Niagara
Hyperocean
Monotreme Records
unknown
published:
29 Aprile 2016
Che Torino sia una delle città più prolifiche nel dare i natali ad artisti di un certo livello è un dato di fatto, e i NIAGARA non sono che un’ulteriore conferma. “Hyperocean”, questo il titolo del loro LP, è un viaggio verso l’abisso più profondo, l’ignoto, una sperimentazione sonora in divenire che di traccia in traccia porta l’ascoltatore sempre più a fondo, per poi farlo riemergere di colpo per brevi ma intense boccate d’aria.
Apre l’album “Mizu”, un vortice di sonorità graffianti sapientemente mixate nella Panthalassa - il preistorico oceano che circondava la Pangea - di registrazioni effettuate sott’acqua tramite un idrofono.

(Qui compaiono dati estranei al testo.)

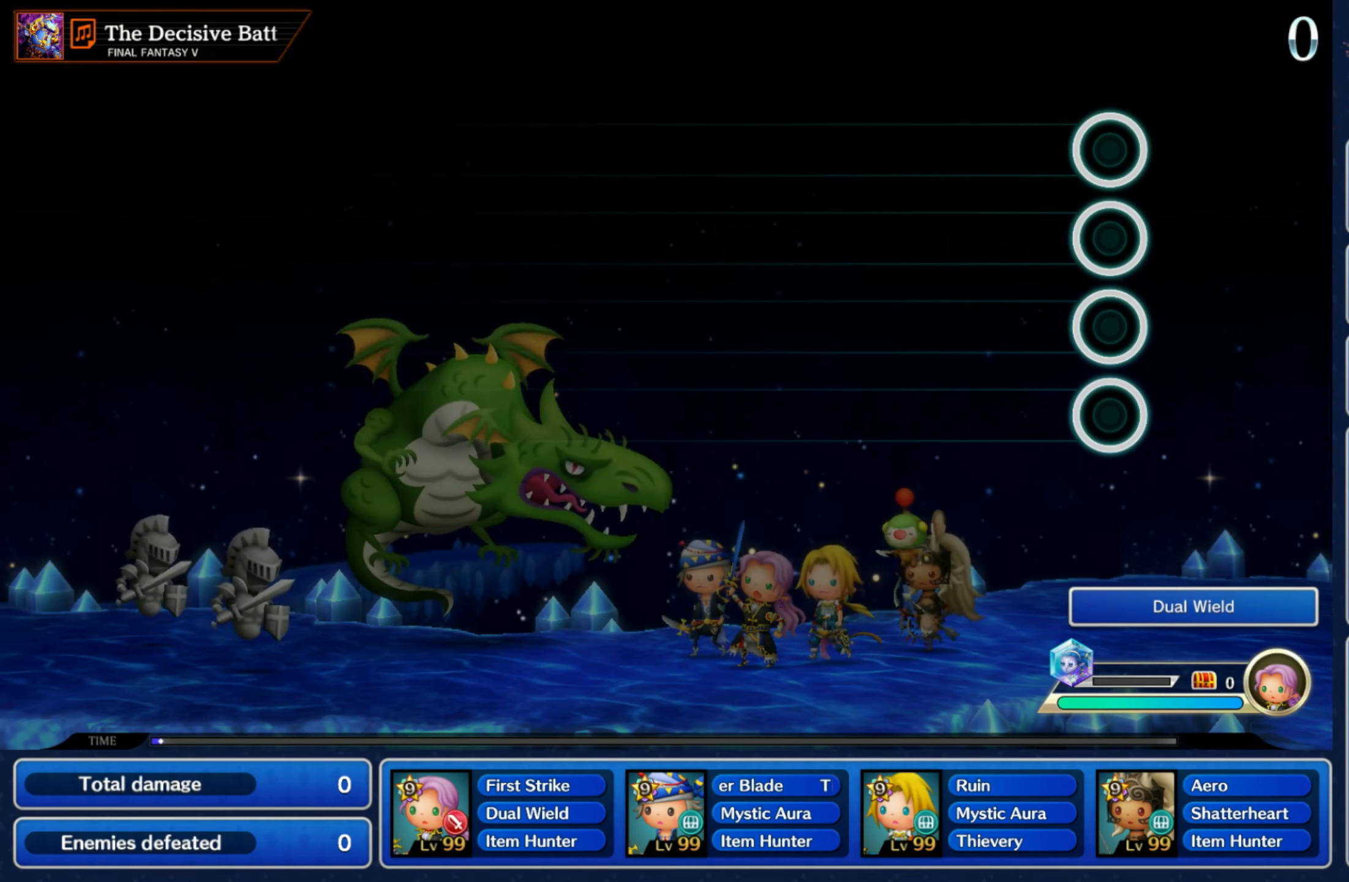
{"dt_ms": 500, "buttons": [], "left_stick": "center", "right_stick": "center", "events": []}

Segue la title track “Hyperocean”, un ritmo spezzato incalzante condito da vocal ripetuti, ipnotici ed ossessivi. “Escher Surfers” ha un anima pop, per quanto possa essere considerato tale. Se “Blackpool”, con i suoni cupi ed i field recording, trascina l’ascoltatore nei meandri più profondi dell’”iperoceano” costruito dai NIAGARA, “Firefly” rappresenta la serenità che si può trovare solo una volta arrivati fino in fondo ad esso. “Fogdrops” torna sulle sonorità di “Escher Surfers”. In “Roger Water”, evidente tributo al bassista dei Pink Floyd, si riemerge dal fondale e per incontrare un mare burrascoso, con alte onde che si infrangono sui colpi di cassa andando a dar vita ad un pezzo dubstep oriented, aggressivo e irruento. Dopo la tempesta torna la tranquillità, “Drift” è quello che ne rimane: una traccia rilassante dalla vena malinconica. “Solar Valley” e “Twin Horizons” rappresentano la parte più sperimentale del disco, le voci si fanno più robotiche, le percussioni più glitchate, i ritmi più irregolari. L’album si chiude con “Alfa 11”, una lunga traccia ambient che da sola basterebbe a esprimere l’essenza dell’album.
“Non si entra mai due volte nello stesso fiume” diceva Eraclito, per “Hyperocean” vale la stessa affermazione: ad ogni ascolto gli si può dare un’interpretazione diversa. L’acqua, l’elemento chiave che ha dato origine all’album, è onnipresente in tutte le sue sfaccettature, dalle registrazioni con l’idrofono al video a 360° - realizzato da Cy Tone - che ha accompagnato il singolo “Hyperocean”. I NIAGARA con questo album hanno dimostrato di aver raggiunto la maturità musicale facendo un passo avanti rispetto ai precedenti “Otto” e “Don’t Take It Personally”, sentiremo parlare molto bene di loro.